Picture a desert highway with a dusty muscle car speeding down the road so fast that it could veer off into a spiral of screeching rubber at any minute. But every time it loses control, it keeps zooming forward, tires kicking up dust, a loud guitar riff flooding out the open windows. That same fiery Wild West spirit defines the sound of Denver rock band Pink Fuzz.
Siblings John and Lulu Demitro have been playing music together since 2012, using various names, lineups and genres. What started as Branded Bandits when they were teenagers became BANDITS and, most recently, Pink Fuzz, a moniker they’re growing into that juxtaposes the bright nature of the color pink with the booming, burning depth of their music.
Since their band’s formation, the two have toured the nation, played SXSW, had songs used in the television show Shameless, and become a household name in Colorado. Six years into the heat of things, they’ve finally nailed down who they are as a band.
With John on guitar and vocals, Lulu on bass and vocals and Forrest Raup on drums, the act has found its footing. To mark a new beginning, Pink Fuzz will release its debut LP, Speed Demon, on September 1 at Lost Lake Lounge. For a band that’s been a fixture in Colorado noise rock for years, a debut album seems long overdue, but John and Lulu say that everything they’ve done so far, and every change they’ve undergone as a band, has led to this moment.
“We’ve had so many phases as a band, and this album is finally a culmination of who we are, the sounds we like, and how we want to put ourselves out there,” says Lulu.
Despite the rebranding, Pink Fuzz’s thundering rhythm section, dark and gritty distortion, pummeling guitars and arresting vocals aren’t going anywhere. The members claim that this is their heaviest material yet, one that traces the group’s evolution but also reveals a softer side to the music.
“Speed Demon is very heavy, but it also has songs that are tuned back, lighter and more melodic. Half of the album is reminiscent of what we’ve done so far, but the other half is something completely different that people won’t be expecting,” says John.
The album was recorded at Silo Sound Studios in Denver. All eleven songs were tracked over two days, live to tape, a method the band’s longtime producer, Todd Divel, swears by. It grants a rawness to the recordings and captures the outfit’s clamorous live energy, then expands on it, adding new layers and vitality to an already ruthlessly noisy sound.
“Todd is an excellent producer, and he has a strong idea of how we want our songs to sound,” says John. “Silo is a second home to us. We’re able to let the creative juices flow and have a great time.”
The band cites T. Rex, the Stooges, Black Rebel Motorcycle Club and the Kills as well as personal relationships and serial-killer podcasts as influences on Speed Demon, an eclectic collection of songs that waver from heavy and arresting to delicate and pulled back.

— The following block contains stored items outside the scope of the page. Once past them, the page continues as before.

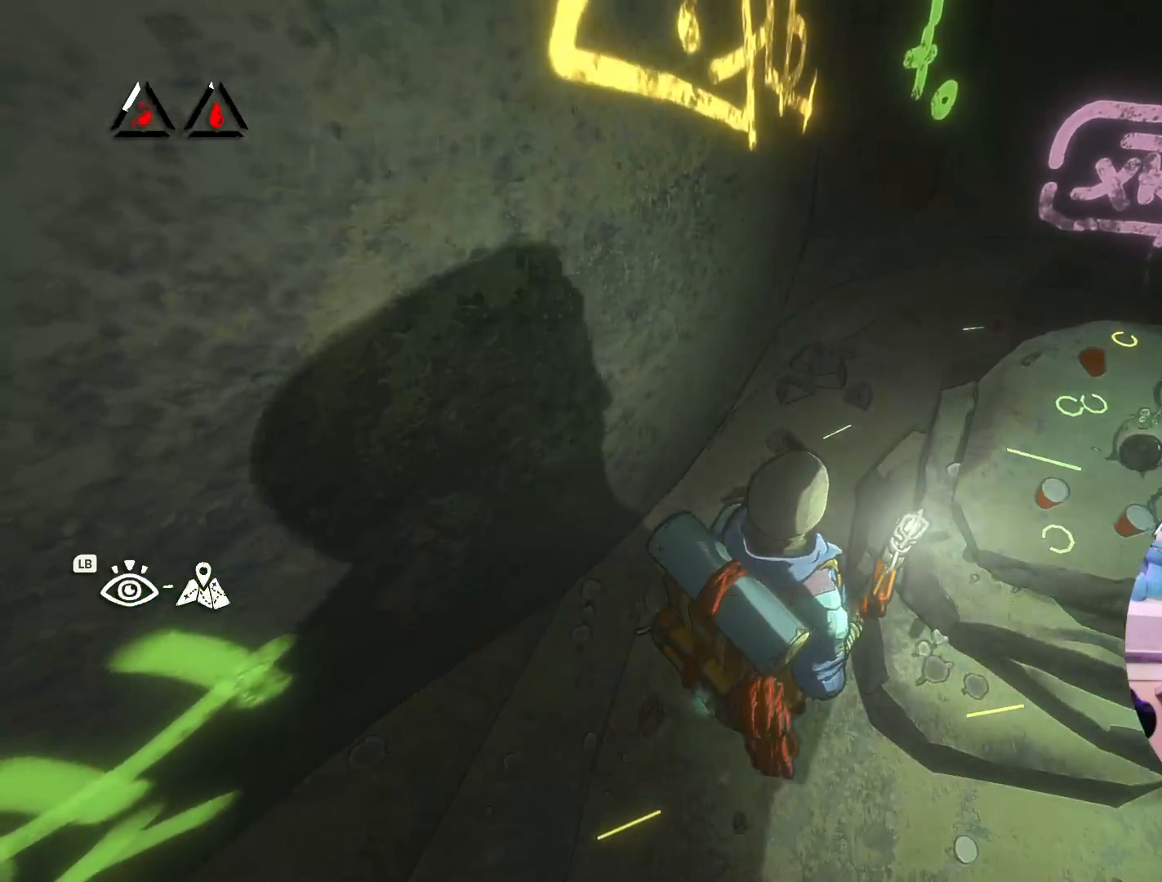
{"buttons": [], "left_stick": "center", "right_stick": "center", "events": []}
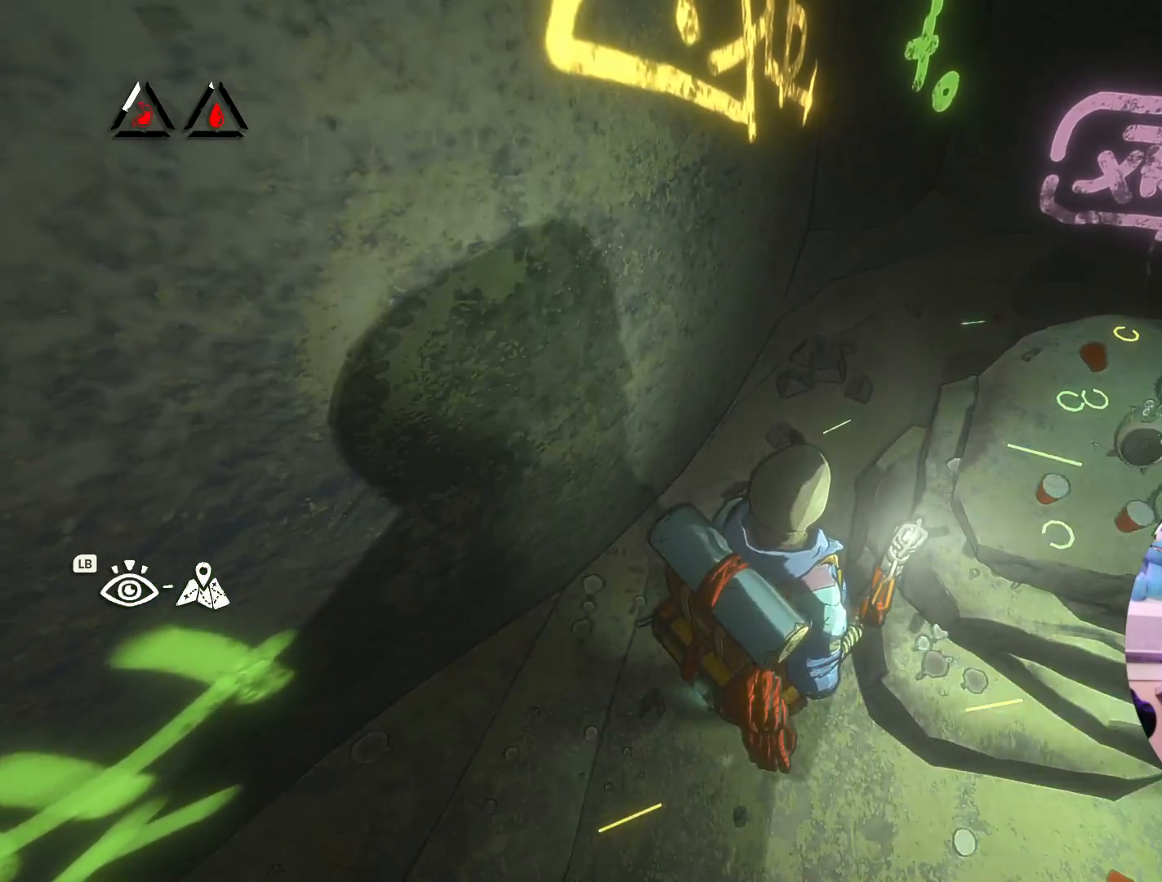
{"buttons": [], "left_stick": "right", "right_stick": "center", "events": [[17, "left_stick", "down-right"], [250, "left_stick", "right"]]}
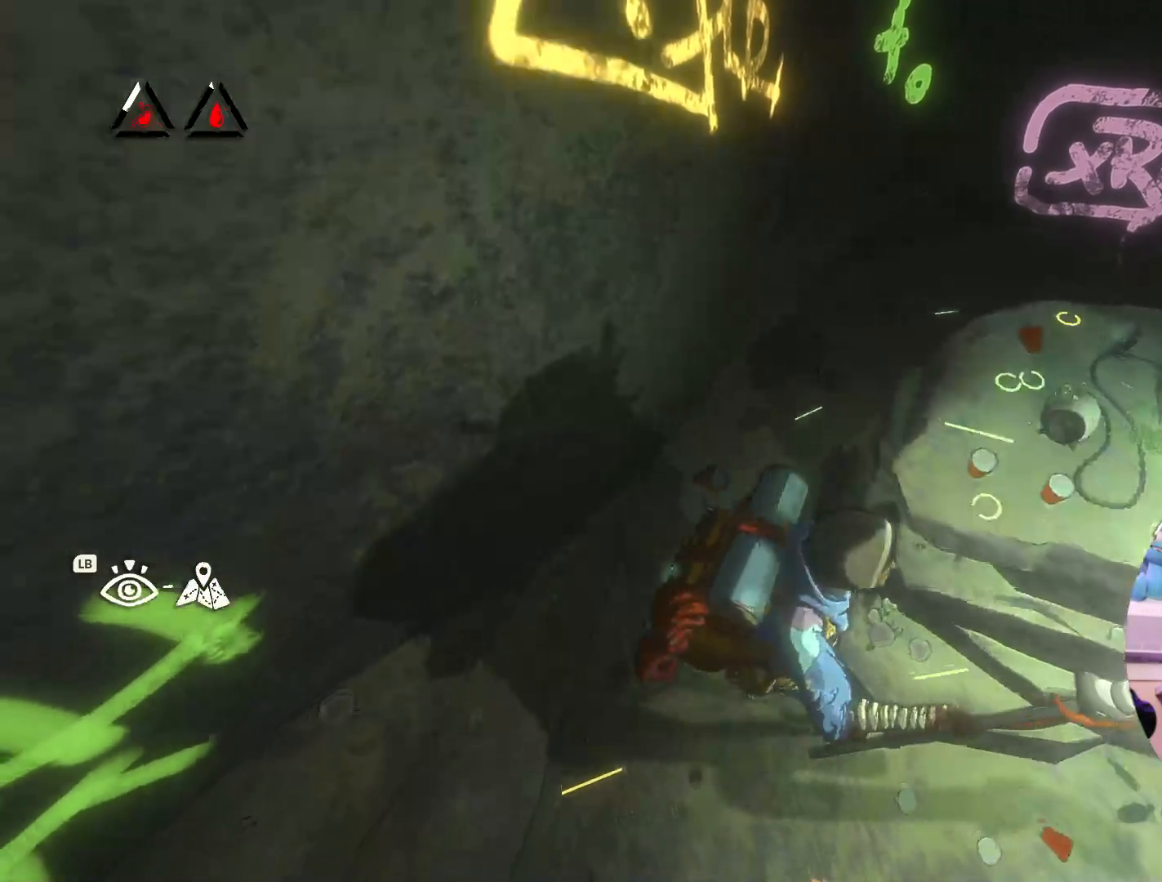
{"buttons": [], "left_stick": "right", "right_stick": "center", "events": []}
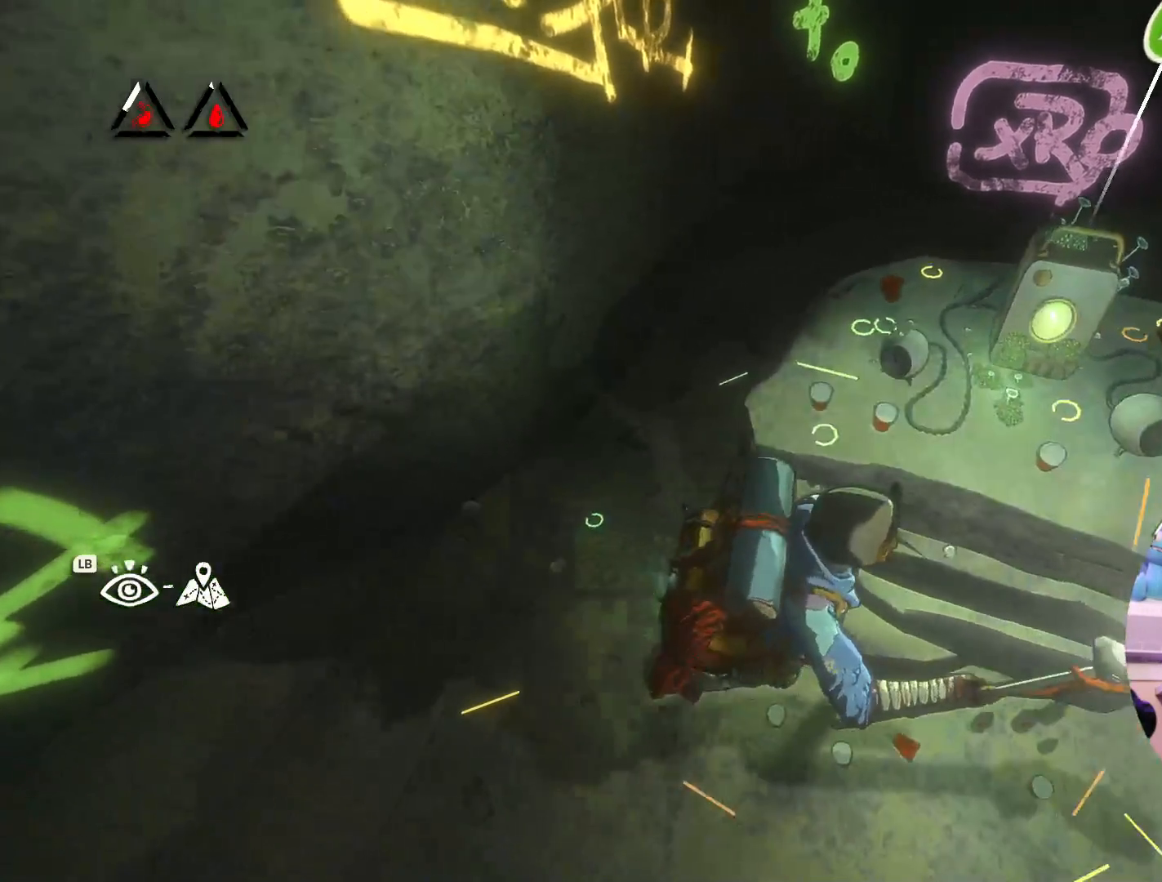
{"buttons": [], "left_stick": "right", "right_stick": "center", "events": []}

Lead single “Think You Got Me” starts as a rhythm-heavy, mid-tempo track but blossoms into a scuzzy crescendo of cinematic desert-rock clamor.
The video for “Enough,” a single released last year, is an intensely stylized and self-produced project that shows a high-speed desert chase between two characters, all put through a filter of deep pink fuzz. Besides inspiring their new name, the musicians say, this aesthetic shaped how they visualized Speed Demon, as well as two new videos they have planned for the record.
“It feels like we could take every single song on the album and make a music video with a story for it,” says Lulu.
With new cross-country tour dates in the fall, the long-awaited album and a strong sense of who they are, Pink Fuzz’s members are on the cusp of something much bigger than themselves and the city that raised them.
“Denver music is definitely stuck in a rut right now of psych-wave and throwback stuff,” says John. “We need to support bands who are doing something new.”
Pink Fuzz album release
Saturday, September 1, Lost Lake Lounge, 3602 East Colfax Avenue, 303-296-1003.